Now assume the streamfunction $\psi$ tends to $\psi_{R} (y)$ as $x$ tends to $+\infty$. The vorticity equation should reduce to a $2^{\mathrm{nd}}$- order ODE. I then need to solve for $\psi_{R} (y)$ and confirm $u_{R} (y)$.
I have all this process layed out but I need guidence how to follow it through.
To get you started, far upstream, we have $u_L(y) = U_0 \sin \frac{\pi y}{h}$. Since we have only a non-zero $x-$component of velocity that is a function of $y$ at this location, the upstream vorticity is given by
$$\Omega_L(y) = - \frac{\partial u_L}{\partial y} = -\frac{U_0\pi}{h} \cos \frac{\pi y}{h}.\tag1$$
To find the streamfunction we use $u_L = \frac{\partial \psi_L}{\partial y}$ and integrate using $\psi_L(0) = 0$ to obtain
$$\psi_L(y)= U_0\int_0^y \sin \frac{\pi \xi}{h} \, d \xi = \frac{U_0h}{\pi}\left(1 - \cos \frac{\pi y}{h}\right) = \frac{U_0h}{\pi} + \frac{h^2}{\pi^2}\left(- \frac{U_0\pi}{h} \cos \frac{\pi y}{h} \right) \\ = \frac{U_0h}{\pi} + \frac{h^2}{\pi^2}\Omega_L(y).\tag2$$
We can now solve for the vorticity in terms of the streamfunction and obtain
$$\Omega_L(y) = \frac{\pi^2}{h^2} \psi_L(y) - \frac{U_0\pi}{h}.\tag3$$
In 2D inviscid flow, the vorticity is constant along a streamline, so at every point downstream we have
$$\Omega(\psi) = \frac{\pi^2}{h^2} \psi - \frac{U_0\pi}{h}.\tag4$$
The streamfunction-vorticity equation becomes
$$\nabla^2 \psi = \frac{\partial^2 \psi}{\partial x^2} + \frac{\partial^2 \psi}{\partial y^2} = \frac{U_0\pi}{h} - \frac{\pi^2}{h^2} \psi ,\tag5$$
or in the form of an inhomogeneous Helmholtz equation,
$$\nabla^2 \psi + \frac{\pi^2}{h^2} \psi = \frac{U_0\pi}{h}.\tag6$$
The general solution would be a combination of a particular solution and a homogeneous solution which could be solved by separation of variables.

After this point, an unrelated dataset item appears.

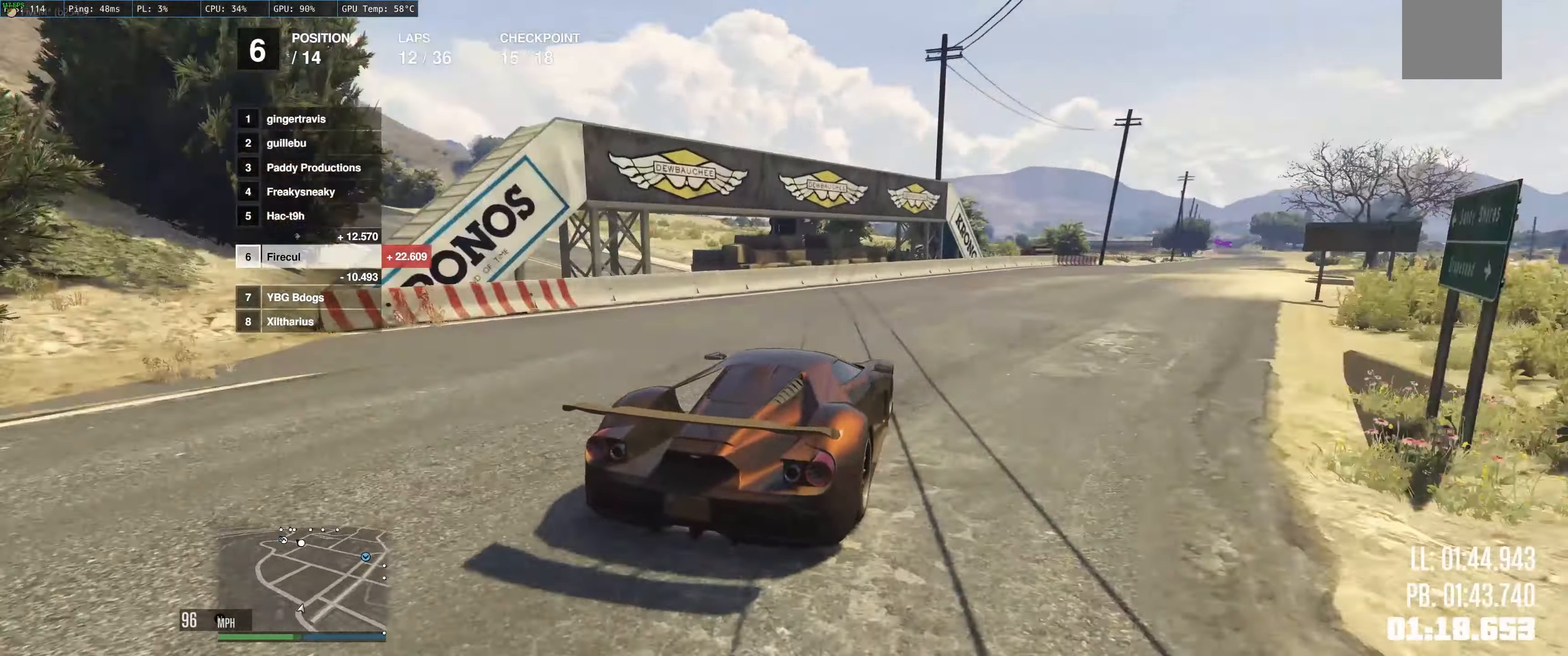
{"buttons": ["R2"], "left_stick": "right", "right_stick": "center", "events": [[50, "left_stick", "right"], [200, "left_stick", "center"], [250, "left_stick", "right"], [366, "left_stick", "center"], [500, "left_stick", "right"]]}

Far downstream, the solution tends to a function $\psi_R(y)$ independent of $x$ which satisfies the ODE
$$\frac{d^2\psi_R}{dy^2} + \frac{\pi^2}{h^2} \psi_R = \frac{U_0\pi}{h},$$
and with general solution,
$$\psi_R(y) = A \cos \frac{\pi y}{h} + B \sin \frac{\pi y}{h} + \frac{U_0 h}{\pi}.$$
Applying the boundary condition $\psi_R(0) = 0$ we get
$$\psi_R(y) = \frac{U_0 h}{\pi}\left(1 - \cos \frac{\pi y }{h} \right) + B \sin \frac{\pi y}{h}, \\ u_R(y) = \frac{d \psi_R}{dy} = U_0 \sin \frac{\pi y}{h} + B \cos \frac{\pi y}{h}.$$
It remains to apply another condition to find the constant $B$ to complete the problem. Conservation of mass requires
$$\int_0^h u_L(y) \, dy = \int_0^{bh} u_R(y) \, dy,$$
yielding $B = U_0(1 + \cos \pi b)/\sin \pi b$.